## JOB
Only the line containing "<details open><summary><p><b>[Click/tap here" and those after it, up to the end of the records below, are to be set down, exactly as written.

*** DATA FOR THIS EXERCISE Section Begins ***

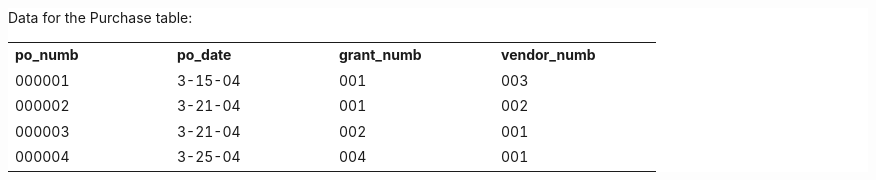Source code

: 
Data for the Purchase table:

<table>

 <tbody>

  <tr>

   <td width="148"><strong>po_numb</strong></td>

   <td width="148"><strong>po_date</strong></td>

   <td width="148"><strong>grant_numb</strong></td>

   <td width="148"><strong>vendor_numb</strong></td>

  </tr>

  <tr>

   <td width="148">000001</td>

   <td width="148">3-15-04</td>

   <td width="148">001</td>

   <td width="148">003</td>

  </tr>

  <tr>

   <td width="148">000002</td>

   <td width="148">3-21-04</td>

   <td width="148">001</td>

   <td width="148">002</td>

  </tr>

  <tr>

   <td width="148">000003</td>

   <td width="148">3-21-04</td>

   <td width="148">002</td>

   <td width="148">001</td>

  </tr>

  <tr>

   <td width="148">000004</td>

   <td width="148">3-25-04</td>

   <td width="148">004</td>

   <td width="148">001</td>

  </tr>
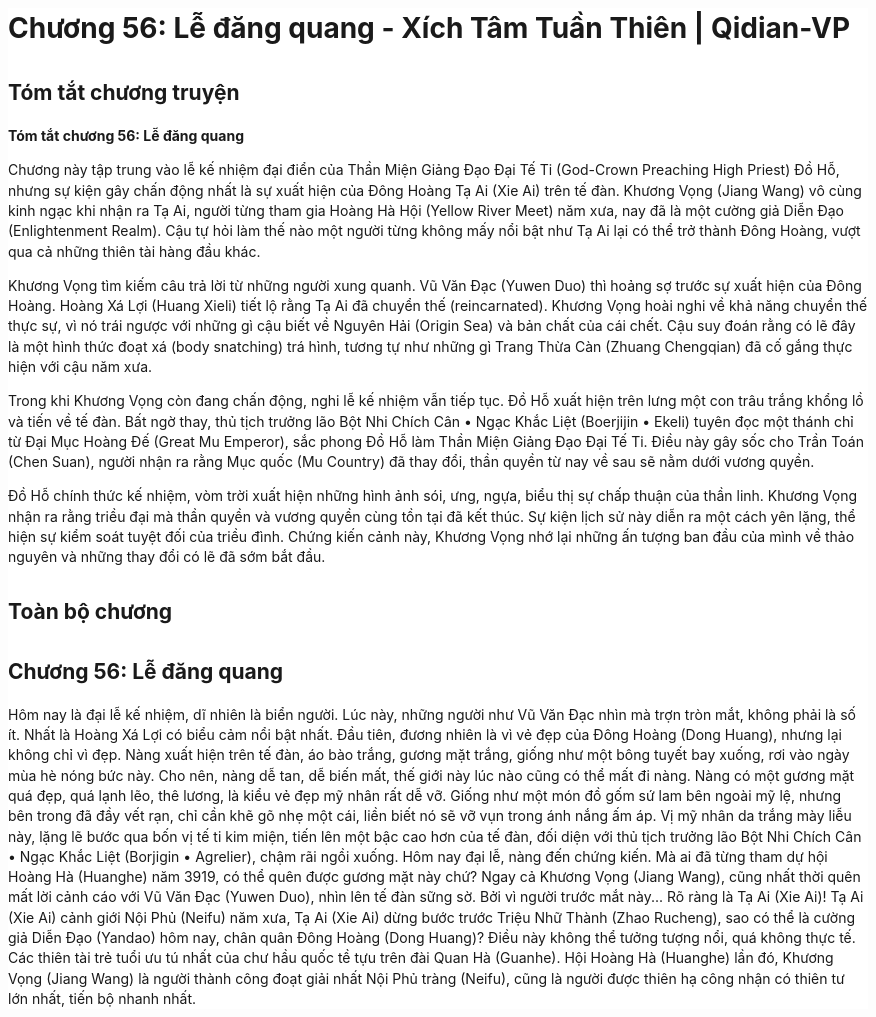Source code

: # Chương 56: Lễ đăng quang - Xích Tâm Tuần Thiên | Qidian-VP

## Tóm tắt chương truyện

**Tóm tắt chương 56: Lễ đăng quang**

Chương này tập trung vào lễ kế nhiệm đại điển của Thần Miện Giảng Đạo Đại Tế Ti (God-Crown Preaching High Priest) Đồ Hỗ, nhưng sự kiện gây chấn động nhất là sự xuất hiện của Đông Hoàng Tạ Ai (Xie Ai) trên tế đàn. Khương Vọng (Jiang Wang) vô cùng kinh ngạc khi nhận ra Tạ Ai, người từng tham gia Hoàng Hà Hội (Yellow River Meet) năm xưa, nay đã là một cường giả Diễn Đạo (Enlightenment Realm). Cậu tự hỏi làm thế nào một người từng không mấy nổi bật như Tạ Ai lại có thể trở thành Đông Hoàng, vượt qua cả những thiên tài hàng đầu khác.

Khương Vọng tìm kiếm câu trả lời từ những người xung quanh. Vũ Văn Đạc (Yuwen Duo) thì hoảng sợ trước sự xuất hiện của Đông Hoàng. Hoàng Xá Lợi (Huang Xieli) tiết lộ rằng Tạ Ai đã chuyển thế (reincarnated). Khương Vọng hoài nghi về khả năng chuyển thế thực sự, vì nó trái ngược với những gì cậu biết về Nguyên Hải (Origin Sea) và bản chất của cái chết. Cậu suy đoán rằng có lẽ đây là một hình thức đoạt xá (body snatching) trá hình, tương tự như những gì Trang Thừa Càn (Zhuang Chengqian) đã cố gắng thực hiện với cậu năm xưa.

Trong khi Khương Vọng còn đang chấn động, nghi lễ kế nhiệm vẫn tiếp tục. Đồ Hỗ xuất hiện trên lưng một con trâu trắng khổng lồ và tiến về tế đàn. Bất ngờ thay, thủ tịch trưởng lão Bột Nhi Chích Cân • Ngạc Khắc Liệt (Boerjijin • Ekeli) tuyên đọc một thánh chỉ từ Đại Mục Hoàng Đế (Great Mu Emperor), sắc phong Đồ Hỗ làm Thần Miện Giảng Đạo Đại Tế Ti. Điều này gây sốc cho Trần Toán (Chen Suan), người nhận ra rằng Mục quốc (Mu Country) đã thay đổi, thần quyền từ nay về sau sẽ nằm dưới vương quyền.

Đồ Hỗ chính thức kế nhiệm, vòm trời xuất hiện những hình ảnh sói, ưng, ngựa, biểu thị sự chấp thuận của thần linh. Khương Vọng nhận ra rằng triều đại mà thần quyền và vương quyền cùng tồn tại đã kết thúc. Sự kiện lịch sử này diễn ra một cách yên lặng, thể hiện sự kiểm soát tuyệt đối của triều đình. Chứng kiến cảnh này, Khương Vọng nhớ lại những ấn tượng ban đầu của mình về thảo nguyên và những thay đổi có lẽ đã sớm bắt đầu.

## Toàn bộ chương

## Chương 56: Lễ đăng quang

Hôm nay là đại lễ kế nhiệm, dĩ nhiên là biển người.
Lúc này, những người như Vũ Văn Đạc nhìn mà trợn tròn mắt, không phải là số ít.
Nhất là Hoàng Xá Lợi có biểu cảm nổi bật nhất.
Đầu tiên, đương nhiên là vì vẻ đẹp của Đông Hoàng (Dong Huang), nhưng lại không chỉ vì đẹp.
Nàng xuất hiện trên tế đàn, áo bào trắng, gương mặt trắng, giống như một bông tuyết bay xuống, rơi vào ngày mùa hè nóng bức này.
Cho nên, nàng dễ tan, dễ biến mất, thế giới này lúc nào cũng có thể mất đi nàng.
Nàng có một gương mặt quá đẹp, quá lạnh lẽo, thê lương, là kiểu vẻ đẹp mỹ nhân rất dễ vỡ. Giống như một món đồ gốm sứ lam bên ngoài mỹ lệ, nhưng bên trong đã đầy vết rạn, chỉ cần khẽ gõ nhẹ một cái, liền biết nó sẽ vỡ vụn trong ánh nắng ấm áp.
Vị mỹ nhân da trắng mày liễu này, lặng lẽ bước qua bốn vị tế ti kim miện, tiến lên một bậc cao hơn của tế đàn, đối diện với thủ tịch trưởng lão Bột Nhi Chích Cân • Ngạc Khắc Liệt (Borjigin • Agrelier), chậm rãi ngồi xuống.
Hôm nay đại lễ, nàng đến chứng kiến.
Mà ai đã từng tham dự hội Hoàng Hà (Huanghe) năm 3919, có thể quên được gương mặt này chứ?
Ngay cả Khương Vọng (Jiang Wang), cũng nhất thời quên mất lời cảnh cáo với Vũ Văn Đạc (Yuwen Duo), nhìn lên tế đàn sững sờ.
Bởi vì người trước mắt này...
Rõ ràng là Tạ Ai (Xie Ai)!
Tạ Ai (Xie Ai) cảnh giới Nội Phủ (Neifu) năm xưa, Tạ Ai (Xie Ai) dừng bước trước Triệu Nhữ Thành (Zhao Rucheng), sao có thể là cường giả Diễn Đạo (Yandao) hôm nay, chân quân Đông Hoàng (Dong Huang)?
Điều này không thể tưởng tượng nổi, quá không thực tế.
Các thiên tài trẻ tuổi ưu tú nhất của chư hầu quốc tề tựu trên đài Quan Hà (Guanhe). Hội Hoàng Hà (Huanghe) lần đó, Khương Vọng (Jiang Wang) là người thành công đoạt giải nhất Nội Phủ tràng (Neifu), cũng là người được thiên hạ công nhận có thiên tư lớn nhất, tiến bộ nhanh nhất.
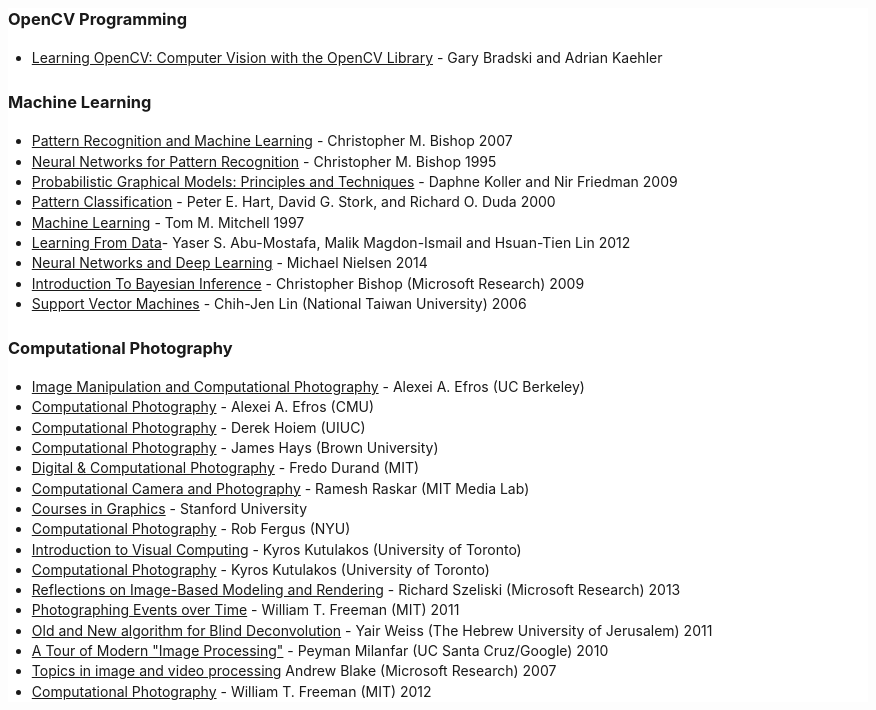 ### OpenCV Programming

*   [Learning OpenCV: Computer Vision with the OpenCV Library](http://www.amazon.com/Learning-OpenCV-Computer-Vision-Library/dp/0596516134) - Gary Bradski and Adrian Kaehler

### Machine Learning

*   [Pattern Recognition and Machine Learning](http://research.microsoft.com/en-us/um/people/cmbishop/prml/index.htm) - Christopher M. Bishop 2007
*   [Neural Networks for Pattern Recognition](http://www.engineering.upm.ro/master-ie/sacpi/mat_did/info068/docum/Neural%20Networks%20for%20Pattern%20Recognition.pdf) - Christopher M. Bishop 1995
*   [Probabilistic Graphical Models: Principles and Techniques](http://pgm.stanford.edu/) - Daphne Koller and Nir Friedman 2009
*   [Pattern Classification](http://www.amazon.com/Pattern-Classification-2nd-Richard-Duda/dp/0471056693) - Peter E. Hart, David G. Stork, and Richard O. Duda 2000
*   [Machine Learning](http://www.amazon.com/Machine-Learning-Tom-M-Mitchell/dp/0070428077/) - Tom M. Mitchell 1997
*   [Learning From Data](https://work.caltech.edu/telecourse.html)- Yaser S. Abu-Mostafa, Malik Magdon-Ismail and Hsuan-Tien Lin 2012
*   [Neural Networks and Deep Learning](http://neuralnetworksanddeeplearning.com/) - Michael Nielsen 2014
*   [Introduction To Bayesian Inference](http://videolectures.net/mlss09uk_bishop_ibi/) - Christopher Bishop (Microsoft Research) 2009
*   [Support Vector Machines](http://videolectures.net/mlss06tw_lin_svm/) - Chih-Jen Lin (National Taiwan University) 2006

### Computational Photography

*   [Image Manipulation and Computational Photography](http://inst.eecs.berkeley.edu/\~cs194-26/fa14/) - Alexei A. Efros (UC Berkeley)
*   [Computational Photography](http://graphics.cs.cmu.edu/courses/15-463/2012_fall/463.html) - Alexei A. Efros (CMU)
*   [Computational Photography](https://courses.engr.illinois.edu/cs498dh3/) - Derek Hoiem (UIUC)
*   [Computational Photography](http://cs.brown.edu/courses/csci1290/) - James Hays (Brown University)
*   [Digital & Computational Photography](http://stellar.mit.edu/S/course/6/sp12/6.815/) - Fredo Durand (MIT)
*   [Computational Camera and Photography](http://ocw.mit.edu/courses/media-arts-and-sciences/mas-531-computational-camera-and-photography-fall-2009/) - Ramesh Raskar (MIT Media Lab)
*   [Courses in Graphics](http://graphics.stanford.edu/courses/) - Stanford University
*   [Computational Photography](http://cs.nyu.edu/\~fergus/teaching/comp_photo/index.html) - Rob Fergus (NYU)
*   [Introduction to Visual Computing](http://www.cs.toronto.edu/\~kyros/courses/320/) - Kyros Kutulakos (University of Toronto)
*   [Computational Photography](http://www.cs.toronto.edu/\~kyros/courses/2530/) - Kyros Kutulakos (University of Toronto)
*   [Reflections on Image-Based Modeling and Rendering](https://www.youtube.com/watch?v=j90_0Ndk7XM) - Richard Szeliski (Microsoft Research) 2013
*   [Photographing Events over Time](https://www.youtube.com/watch?v=ZvPaHZZVPRk) - William T. Freeman (MIT) 2011
*   [Old and New algorithm for Blind Deconvolution](http://videolectures.net/nipsworkshops2011_weiss_deconvolution/) -  Yair Weiss (The Hebrew University of Jerusalem) 2011
*   [A Tour of Modern "Image Processing"](http://videolectures.net/nipsworkshops2010_milanfar_tmi/) -  Peyman Milanfar (UC Santa Cruz/Google) 2010
*   [Topics in image and video processing](http://videolectures.net/mlss07_blake_tiivp/) Andrew Blake (Microsoft Research) 2007
*   [Computational Photography](https://www.youtube.com/watch?v=HJVNI0mkmqk) - William T. Freeman (MIT) 2012
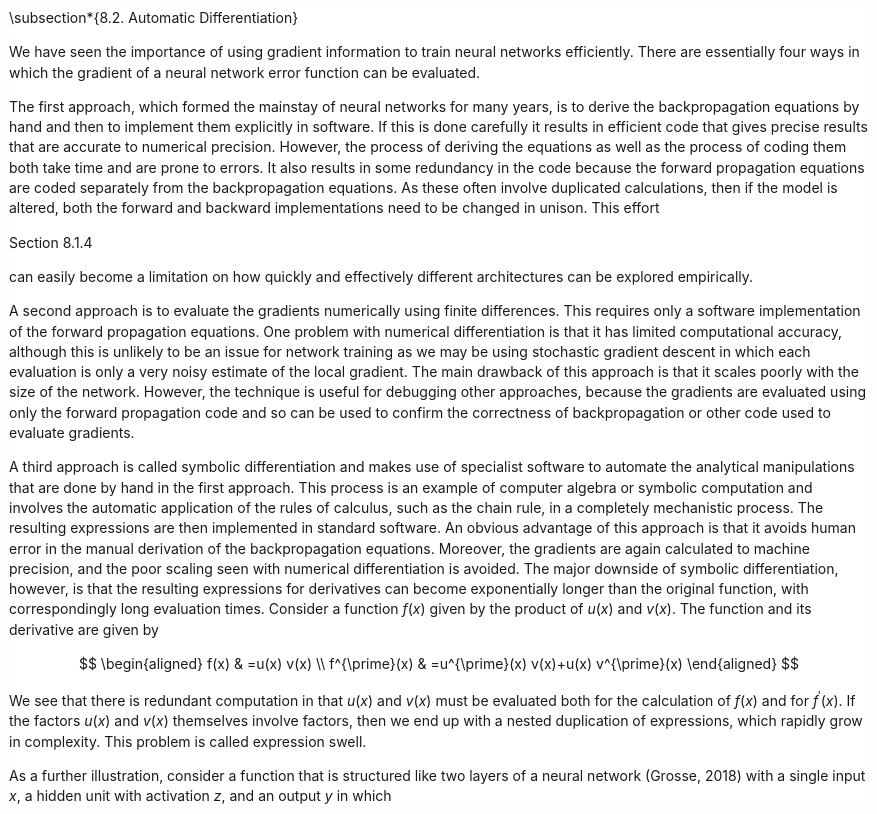 \subsection*{8.2. Automatic Differentiation}

We have seen the importance of using gradient information to train neural networks efficiently. There are essentially four ways in which the gradient of a neural network error function can be evaluated.

The first approach, which formed the mainstay of neural networks for many years, is to derive the backpropagation equations by hand and then to implement them explicitly in software. If this is done carefully it results in efficient code that gives precise results that are accurate to numerical precision. However, the process of deriving the equations as well as the process of coding them both take time and are prone to errors. It also results in some redundancy in the code because the forward propagation equations are coded separately from the backpropagation equations. As these often involve duplicated calculations, then if the model is altered, both the forward and backward implementations need to be changed in unison. This effort

Section 8.1.4

can easily become a limitation on how quickly and effectively different architectures can be explored empirically.

A second approach is to evaluate the gradients numerically using finite differences. This requires only a software implementation of the forward propagation equations. One problem with numerical differentiation is that it has limited computational accuracy, although this is unlikely to be an issue for network training as we may be using stochastic gradient descent in which each evaluation is only a very noisy estimate of the local gradient. The main drawback of this approach is that it scales poorly with the size of the network. However, the technique is useful for debugging other approaches, because the gradients are evaluated using only the forward propagation code and so can be used to confirm the correctness of backpropagation or other code used to evaluate gradients.

A third approach is called symbolic differentiation and makes use of specialist software to automate the analytical manipulations that are done by hand in the first approach. This process is an example of computer algebra or symbolic computation and involves the automatic application of the rules of calculus, such as the chain rule, in a completely mechanistic process. The resulting expressions are then implemented in standard software. An obvious advantage of this approach is that it avoids human error in the manual derivation of the backpropagation equations. Moreover, the gradients are again calculated to machine precision, and the poor scaling seen with numerical differentiation is avoided. The major downside of symbolic differentiation, however, is that the resulting expressions for derivatives can become exponentially longer than the original function, with correspondingly long evaluation times. Consider a function $f(x)$ given by the product of $u(x)$ and $v(x)$. The function and its derivative are given by

$$
\begin{aligned}
f(x) & =u(x) v(x) \\
f^{\prime}(x) & =u^{\prime}(x) v(x)+u(x) v^{\prime}(x)
\end{aligned}
$$

We see that there is redundant computation in that $u(x)$ and $v(x)$ must be evaluated both for the calculation of $f(x)$ and for $f^{\prime}(x)$. If the factors $u(x)$ and $v(x)$ themselves involve factors, then we end up with a nested duplication of expressions, which rapidly grow in complexity. This problem is called expression swell.

As a further illustration, consider a function that is structured like two layers of a neural network (Grosse, 2018) with a single input $x$, a hidden unit with activation $z$, and an output $y$ in which
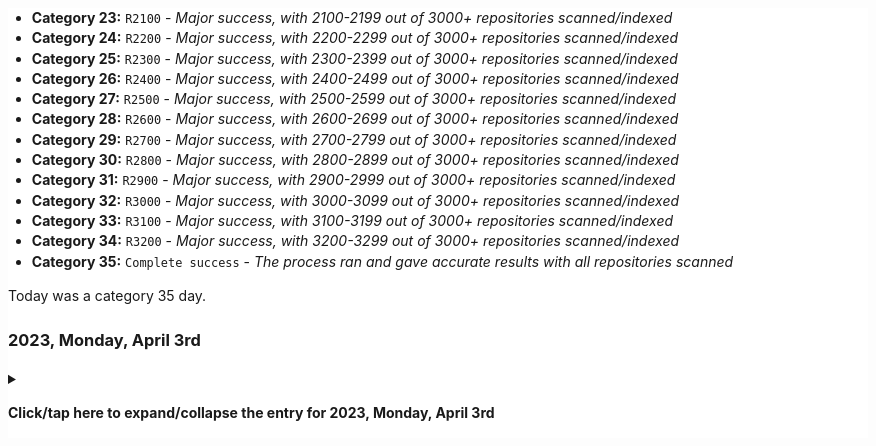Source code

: - **Category 23:** `R2100` - _Major success, with 2100-2199 out of 3000+ repositories scanned/indexed_
- **Category 24:** `R2200` - _Major success, with 2200-2299 out of 3000+ repositories scanned/indexed_
- **Category 25:** `R2300` - _Major success, with 2300-2399 out of 3000+ repositories scanned/indexed_
- **Category 26:** `R2400` - _Major success, with 2400-2499 out of 3000+ repositories scanned/indexed_
- **Category 27:** `R2500` - _Major success, with 2500-2599 out of 3000+ repositories scanned/indexed_
- **Category 28:** `R2600` - _Major success, with 2600-2699 out of 3000+ repositories scanned/indexed_
- **Category 29:** `R2700` - _Major success, with 2700-2799 out of 3000+ repositories scanned/indexed_
- **Category 30:** `R2800` - _Major success, with 2800-2899 out of 3000+ repositories scanned/indexed_
- **Category 31:** `R2900` - _Major success, with 2900-2999 out of 3000+ repositories scanned/indexed_
- **Category 32:** `R3000` - _Major success, with 3000-3099 out of 3000+ repositories scanned/indexed_
- **Category 33:** `R3100` - _Major success, with 3100-3199 out of 3000+ repositories scanned/indexed_
- **Category 34:** `R3200` - _Major success, with 3200-3299 out of 3000+ repositories scanned/indexed_
- **Category 35:** `Complete success` - _The process ran and gave accurate results with all repositories scanned_

</details>

Today was a category 35 day.



</details> 

### 2023, Monday, April 3rd

<details><summary><p lang="en"><b>Click/tap here to expand/collapse the entry for 2023, Monday, April 3rd</b></p></summary>

**2023, Monday, April 3rd**

The workflow had a partial success today, finishing within 2 hours, 47 minutes and 15 seconds.

I put the workflow runs into 36 categories:

<details open><summary><p><b>[Click/tap here to expand/collapse the category listing]</b><p></summary>

- **Category 0:** `Complete failure` - _The process did not run successfully_
- **Category 1:** `R0` - _Partial, extremely poor success, with 0 repositories scanned/indexed, but the workflow still ran and didn't throw an error_
- **Category 2:** `R99` - _Partial, extremely poor success, with 1-99 out of 3000+ repositories scanned/indexed_
- **Category 3:** `R100` - _Partial, extremely poor success, with 100-199 out of 3000+ repositories scanned/indexed_
- **Category 4:** `R200` - _Partial, extremely poor success, with 200-299 out of 3000+ repositories scanned/indexed_
- **Category 5:** `R300` - _Partial, extremely poor success, with 300-399 out of 3000+ repositories scanned/indexed_
- **Category 6:** `R400` - _Partial, very poor success, with 400-499 out of 3000+ repositories scanned/indexed_
- **Category 7:** `R500` - _Partial, very poor success, with 500-599 out of 3000+ repositories scanned/indexed_
- **Category 8:** `R600` - _Partial, very poor success, with 600-699 out of 3000+ repositories scanned/indexed_
- **Category 9:** `R700` - _Partial, very poor success, with 700-799 out of 3000+ repositories scanned/indexed_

*** DATA FOR THIS EXERCISE Section Ends ***

## ANSWER BOX
<details open><summary><p><b>[Click/tap here to expand/collapse the category listing]</b><p></summary>

- **Category 0:** `Complete failure` - _The process did not run successfully_
- **Category 1:** `R0` - _Partial, extremely poor success, with 0 repositories scanned/indexed, but the workflow still ran and didn't throw an error_
- **Category 2:** `R99` - _Partial, extremely poor success, with 1-99 out of 3000+ repositories scanned/indexed_
- **Category 3:** `R100` - _Partial, extremely poor success, with 100-199 out of 3000+ repositories scanned/indexed_
- **Category 4:** `R200` - _Partial, extremely poor success, with 200-299 out of 3000+ repositories scanned/indexed_
- **Category 5:** `R300` - _Partial, extremely poor success, with 300-399 out of 3000+ repositories scanned/indexed_
- **Category 6:** `R400` - _Partial, very poor success, with 400-499 out of 3000+ repositories scanned/indexed_
- **Category 7:** `R500` - _Partial, very poor success, with 500-599 out of 3000+ repositories scanned/indexed_
- **Category 8:** `R600` - _Partial, very poor success, with 600-699 out of 3000+ repositories scanned/indexed_
- **Category 9:** `R700` - _Partial, very poor success, with 700-799 out of 3000+ repositories scanned/indexed_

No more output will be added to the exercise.